REQUIRED ACTION: Search the material for the string "linejoin", then return every line where it is found.

**********

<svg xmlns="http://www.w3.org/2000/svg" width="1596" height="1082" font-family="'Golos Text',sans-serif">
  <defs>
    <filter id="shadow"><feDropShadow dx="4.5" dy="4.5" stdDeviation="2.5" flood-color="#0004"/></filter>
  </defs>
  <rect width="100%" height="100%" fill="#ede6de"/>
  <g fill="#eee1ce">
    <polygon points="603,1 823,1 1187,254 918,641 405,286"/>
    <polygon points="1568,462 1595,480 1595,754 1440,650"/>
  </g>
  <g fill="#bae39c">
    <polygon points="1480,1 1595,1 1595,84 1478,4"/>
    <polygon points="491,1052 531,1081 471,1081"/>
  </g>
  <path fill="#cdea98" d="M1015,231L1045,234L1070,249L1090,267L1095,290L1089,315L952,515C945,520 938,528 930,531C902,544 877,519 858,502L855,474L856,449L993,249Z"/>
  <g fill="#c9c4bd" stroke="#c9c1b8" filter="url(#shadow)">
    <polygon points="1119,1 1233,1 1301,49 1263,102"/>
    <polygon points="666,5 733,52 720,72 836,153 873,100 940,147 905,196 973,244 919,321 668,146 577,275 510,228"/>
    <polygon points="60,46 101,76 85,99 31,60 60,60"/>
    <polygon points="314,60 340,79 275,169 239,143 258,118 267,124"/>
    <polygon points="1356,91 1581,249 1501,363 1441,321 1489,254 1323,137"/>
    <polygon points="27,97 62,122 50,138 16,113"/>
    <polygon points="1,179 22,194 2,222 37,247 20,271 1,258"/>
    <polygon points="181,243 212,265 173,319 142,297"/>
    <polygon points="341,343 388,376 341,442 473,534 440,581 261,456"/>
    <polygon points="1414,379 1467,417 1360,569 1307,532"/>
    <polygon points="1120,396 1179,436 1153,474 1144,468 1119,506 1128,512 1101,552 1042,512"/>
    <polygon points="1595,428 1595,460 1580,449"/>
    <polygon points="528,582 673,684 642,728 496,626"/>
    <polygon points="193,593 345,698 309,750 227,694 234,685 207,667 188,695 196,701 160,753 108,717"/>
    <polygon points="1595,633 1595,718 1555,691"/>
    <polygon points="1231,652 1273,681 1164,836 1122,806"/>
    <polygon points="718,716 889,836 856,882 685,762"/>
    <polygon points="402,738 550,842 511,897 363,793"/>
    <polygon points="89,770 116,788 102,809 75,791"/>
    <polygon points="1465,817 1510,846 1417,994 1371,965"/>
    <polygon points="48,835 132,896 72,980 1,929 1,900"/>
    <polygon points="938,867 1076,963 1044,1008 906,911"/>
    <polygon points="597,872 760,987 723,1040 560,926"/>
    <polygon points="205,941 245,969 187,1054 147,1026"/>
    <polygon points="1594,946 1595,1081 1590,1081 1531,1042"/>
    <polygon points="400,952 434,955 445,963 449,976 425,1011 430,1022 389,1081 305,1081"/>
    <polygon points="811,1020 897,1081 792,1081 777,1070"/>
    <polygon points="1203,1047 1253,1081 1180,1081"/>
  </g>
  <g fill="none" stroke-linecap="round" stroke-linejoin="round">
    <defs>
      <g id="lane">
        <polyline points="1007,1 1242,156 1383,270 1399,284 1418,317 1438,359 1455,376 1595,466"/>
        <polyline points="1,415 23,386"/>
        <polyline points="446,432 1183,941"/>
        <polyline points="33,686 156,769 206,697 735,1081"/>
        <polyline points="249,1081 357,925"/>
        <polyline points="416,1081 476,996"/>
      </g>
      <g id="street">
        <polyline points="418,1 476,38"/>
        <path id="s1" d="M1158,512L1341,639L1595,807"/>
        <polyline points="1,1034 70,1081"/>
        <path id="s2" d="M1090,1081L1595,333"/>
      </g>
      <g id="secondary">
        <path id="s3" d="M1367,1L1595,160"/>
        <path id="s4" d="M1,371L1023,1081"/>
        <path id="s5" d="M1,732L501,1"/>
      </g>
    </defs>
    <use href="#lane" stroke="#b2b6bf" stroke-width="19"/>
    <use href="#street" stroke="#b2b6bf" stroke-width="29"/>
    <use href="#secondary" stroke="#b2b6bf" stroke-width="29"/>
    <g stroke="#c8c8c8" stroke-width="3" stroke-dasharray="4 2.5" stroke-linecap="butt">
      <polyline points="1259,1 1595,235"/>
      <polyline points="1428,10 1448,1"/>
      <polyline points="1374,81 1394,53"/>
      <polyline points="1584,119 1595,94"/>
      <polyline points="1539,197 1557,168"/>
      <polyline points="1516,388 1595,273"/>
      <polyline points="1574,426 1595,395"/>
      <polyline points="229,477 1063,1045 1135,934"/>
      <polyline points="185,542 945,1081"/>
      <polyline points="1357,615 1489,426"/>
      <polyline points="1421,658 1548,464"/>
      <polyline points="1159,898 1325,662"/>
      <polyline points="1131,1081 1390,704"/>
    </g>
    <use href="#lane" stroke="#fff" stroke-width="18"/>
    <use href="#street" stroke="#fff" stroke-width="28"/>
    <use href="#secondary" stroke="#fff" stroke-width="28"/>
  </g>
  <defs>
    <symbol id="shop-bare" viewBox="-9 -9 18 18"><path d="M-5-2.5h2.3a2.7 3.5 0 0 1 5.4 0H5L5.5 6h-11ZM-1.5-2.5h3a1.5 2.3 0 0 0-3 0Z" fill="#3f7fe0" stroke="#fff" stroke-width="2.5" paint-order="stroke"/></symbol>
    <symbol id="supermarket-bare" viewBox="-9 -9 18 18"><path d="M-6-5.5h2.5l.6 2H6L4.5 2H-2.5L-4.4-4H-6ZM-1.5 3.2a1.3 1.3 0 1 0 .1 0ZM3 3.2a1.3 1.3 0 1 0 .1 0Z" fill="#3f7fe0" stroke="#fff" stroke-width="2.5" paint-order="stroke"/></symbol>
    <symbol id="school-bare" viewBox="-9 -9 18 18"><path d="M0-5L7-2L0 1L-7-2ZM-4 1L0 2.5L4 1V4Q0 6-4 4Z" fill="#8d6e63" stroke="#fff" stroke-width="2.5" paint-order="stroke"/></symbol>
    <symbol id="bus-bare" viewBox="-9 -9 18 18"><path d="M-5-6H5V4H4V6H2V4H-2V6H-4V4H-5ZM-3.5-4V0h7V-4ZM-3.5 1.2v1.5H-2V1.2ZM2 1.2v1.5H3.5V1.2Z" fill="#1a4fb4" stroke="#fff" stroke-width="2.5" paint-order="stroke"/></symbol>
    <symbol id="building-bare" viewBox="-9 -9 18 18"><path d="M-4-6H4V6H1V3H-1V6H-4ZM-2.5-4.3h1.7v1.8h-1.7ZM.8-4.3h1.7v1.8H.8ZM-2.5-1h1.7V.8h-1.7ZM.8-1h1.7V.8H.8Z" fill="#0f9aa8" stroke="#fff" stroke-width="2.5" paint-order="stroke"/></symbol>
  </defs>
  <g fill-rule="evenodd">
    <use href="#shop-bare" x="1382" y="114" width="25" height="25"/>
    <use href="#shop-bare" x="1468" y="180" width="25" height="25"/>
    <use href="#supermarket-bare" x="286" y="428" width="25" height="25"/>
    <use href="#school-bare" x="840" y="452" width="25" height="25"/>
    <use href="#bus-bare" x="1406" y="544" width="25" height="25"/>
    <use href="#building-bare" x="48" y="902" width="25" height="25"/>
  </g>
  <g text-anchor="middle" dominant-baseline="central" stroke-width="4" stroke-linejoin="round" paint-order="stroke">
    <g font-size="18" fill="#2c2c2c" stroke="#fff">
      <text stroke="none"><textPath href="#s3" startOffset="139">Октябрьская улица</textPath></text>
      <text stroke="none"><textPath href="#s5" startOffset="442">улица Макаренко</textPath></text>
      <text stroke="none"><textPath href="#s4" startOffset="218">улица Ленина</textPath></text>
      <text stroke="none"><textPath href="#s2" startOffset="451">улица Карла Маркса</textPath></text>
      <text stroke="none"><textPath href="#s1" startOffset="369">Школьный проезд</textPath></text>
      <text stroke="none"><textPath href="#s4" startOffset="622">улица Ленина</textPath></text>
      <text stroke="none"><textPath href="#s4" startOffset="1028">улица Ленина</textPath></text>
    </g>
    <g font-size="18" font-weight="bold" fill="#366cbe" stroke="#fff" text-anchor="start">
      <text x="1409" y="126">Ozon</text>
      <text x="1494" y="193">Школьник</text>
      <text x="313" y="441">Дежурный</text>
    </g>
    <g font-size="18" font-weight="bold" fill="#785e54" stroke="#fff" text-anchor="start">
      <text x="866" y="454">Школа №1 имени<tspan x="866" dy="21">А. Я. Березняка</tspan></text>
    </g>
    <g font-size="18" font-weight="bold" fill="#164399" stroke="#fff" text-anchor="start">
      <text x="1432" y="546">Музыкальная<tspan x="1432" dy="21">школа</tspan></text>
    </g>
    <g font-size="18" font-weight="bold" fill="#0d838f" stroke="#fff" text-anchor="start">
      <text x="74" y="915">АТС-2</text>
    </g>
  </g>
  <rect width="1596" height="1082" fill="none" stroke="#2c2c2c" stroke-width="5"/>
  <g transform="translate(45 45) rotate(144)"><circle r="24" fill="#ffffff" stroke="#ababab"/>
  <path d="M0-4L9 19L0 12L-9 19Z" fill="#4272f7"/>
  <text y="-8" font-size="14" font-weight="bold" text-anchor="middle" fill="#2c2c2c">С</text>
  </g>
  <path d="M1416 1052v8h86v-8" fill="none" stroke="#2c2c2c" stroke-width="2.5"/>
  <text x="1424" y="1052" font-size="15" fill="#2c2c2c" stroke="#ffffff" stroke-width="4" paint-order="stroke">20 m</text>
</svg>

**********

SOLUTION TO THE EXERCISE:
  <g fill="none" stroke-linecap="round" stroke-linejoin="round">
  <g text-anchor="middle" dominant-baseline="central" stroke-width="4" stroke-linejoin="round" paint-order="stroke">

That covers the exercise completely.